__Directions for this task__.
List each row below that contains the word "tallest", copying every such row in full.

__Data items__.
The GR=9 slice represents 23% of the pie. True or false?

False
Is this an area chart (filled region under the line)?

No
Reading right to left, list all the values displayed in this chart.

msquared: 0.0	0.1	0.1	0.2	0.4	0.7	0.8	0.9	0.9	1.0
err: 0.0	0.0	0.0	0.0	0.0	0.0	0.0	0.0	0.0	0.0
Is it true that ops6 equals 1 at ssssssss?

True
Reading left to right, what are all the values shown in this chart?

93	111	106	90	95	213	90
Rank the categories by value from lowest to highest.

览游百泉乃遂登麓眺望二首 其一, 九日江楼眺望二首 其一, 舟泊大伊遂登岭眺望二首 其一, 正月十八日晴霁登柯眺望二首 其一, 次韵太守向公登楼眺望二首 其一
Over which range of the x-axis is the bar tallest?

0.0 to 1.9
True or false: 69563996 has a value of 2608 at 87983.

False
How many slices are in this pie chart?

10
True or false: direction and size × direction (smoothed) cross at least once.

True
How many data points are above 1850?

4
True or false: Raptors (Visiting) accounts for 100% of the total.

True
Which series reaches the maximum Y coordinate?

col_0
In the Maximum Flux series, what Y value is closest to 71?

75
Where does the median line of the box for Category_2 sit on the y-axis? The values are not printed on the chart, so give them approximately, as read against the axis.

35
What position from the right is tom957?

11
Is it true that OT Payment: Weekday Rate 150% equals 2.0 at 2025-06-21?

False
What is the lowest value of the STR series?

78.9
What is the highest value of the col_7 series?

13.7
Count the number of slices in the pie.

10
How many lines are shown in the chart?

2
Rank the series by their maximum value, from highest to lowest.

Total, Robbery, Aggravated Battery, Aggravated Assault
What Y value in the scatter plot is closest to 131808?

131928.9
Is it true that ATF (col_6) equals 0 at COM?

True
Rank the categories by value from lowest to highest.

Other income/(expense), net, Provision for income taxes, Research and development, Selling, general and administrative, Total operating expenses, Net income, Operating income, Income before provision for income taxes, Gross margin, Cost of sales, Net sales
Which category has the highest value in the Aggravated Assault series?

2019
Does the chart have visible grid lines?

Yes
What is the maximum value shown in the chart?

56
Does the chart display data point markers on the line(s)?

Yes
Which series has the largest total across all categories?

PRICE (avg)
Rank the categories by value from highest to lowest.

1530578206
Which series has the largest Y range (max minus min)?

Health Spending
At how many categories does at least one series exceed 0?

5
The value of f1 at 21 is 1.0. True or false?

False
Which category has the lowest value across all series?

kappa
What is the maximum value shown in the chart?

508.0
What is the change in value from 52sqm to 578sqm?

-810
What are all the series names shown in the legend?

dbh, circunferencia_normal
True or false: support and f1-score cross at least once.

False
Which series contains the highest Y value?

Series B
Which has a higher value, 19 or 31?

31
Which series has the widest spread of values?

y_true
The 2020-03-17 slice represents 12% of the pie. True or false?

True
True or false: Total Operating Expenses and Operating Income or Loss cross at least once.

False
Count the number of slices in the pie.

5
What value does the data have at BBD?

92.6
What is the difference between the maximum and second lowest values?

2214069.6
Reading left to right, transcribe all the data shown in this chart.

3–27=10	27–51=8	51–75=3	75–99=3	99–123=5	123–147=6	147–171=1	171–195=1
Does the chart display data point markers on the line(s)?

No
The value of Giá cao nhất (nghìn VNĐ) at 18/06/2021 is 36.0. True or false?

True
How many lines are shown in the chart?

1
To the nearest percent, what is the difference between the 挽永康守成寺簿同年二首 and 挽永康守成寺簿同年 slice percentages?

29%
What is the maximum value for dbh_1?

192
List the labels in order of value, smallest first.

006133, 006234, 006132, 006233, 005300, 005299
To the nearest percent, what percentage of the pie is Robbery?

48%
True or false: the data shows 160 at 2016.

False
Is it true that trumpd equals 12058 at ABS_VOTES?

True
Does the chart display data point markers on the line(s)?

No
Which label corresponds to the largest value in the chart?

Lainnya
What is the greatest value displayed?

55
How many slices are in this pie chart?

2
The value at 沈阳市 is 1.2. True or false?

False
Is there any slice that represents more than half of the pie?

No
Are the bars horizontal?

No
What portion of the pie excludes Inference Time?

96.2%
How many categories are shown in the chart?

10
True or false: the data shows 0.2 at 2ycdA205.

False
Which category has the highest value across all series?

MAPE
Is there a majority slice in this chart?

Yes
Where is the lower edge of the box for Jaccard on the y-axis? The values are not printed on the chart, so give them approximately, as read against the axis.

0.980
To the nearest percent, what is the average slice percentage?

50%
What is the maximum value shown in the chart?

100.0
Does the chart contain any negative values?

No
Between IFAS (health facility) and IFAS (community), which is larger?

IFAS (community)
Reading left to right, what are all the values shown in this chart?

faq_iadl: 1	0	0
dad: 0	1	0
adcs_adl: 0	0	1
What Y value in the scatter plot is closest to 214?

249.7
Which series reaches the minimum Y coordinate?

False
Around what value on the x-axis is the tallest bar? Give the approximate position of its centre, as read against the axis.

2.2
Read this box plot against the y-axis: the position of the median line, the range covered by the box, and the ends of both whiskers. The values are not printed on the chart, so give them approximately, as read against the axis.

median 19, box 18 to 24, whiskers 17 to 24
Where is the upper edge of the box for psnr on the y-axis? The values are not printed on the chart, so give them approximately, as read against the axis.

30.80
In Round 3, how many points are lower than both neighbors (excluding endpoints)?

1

__Worked solution__.
Over which range of the x-axis is the bar tallest?
Around what value on the x-axis is the tallest bar? Give the approximate position of its centre, as read against the axis.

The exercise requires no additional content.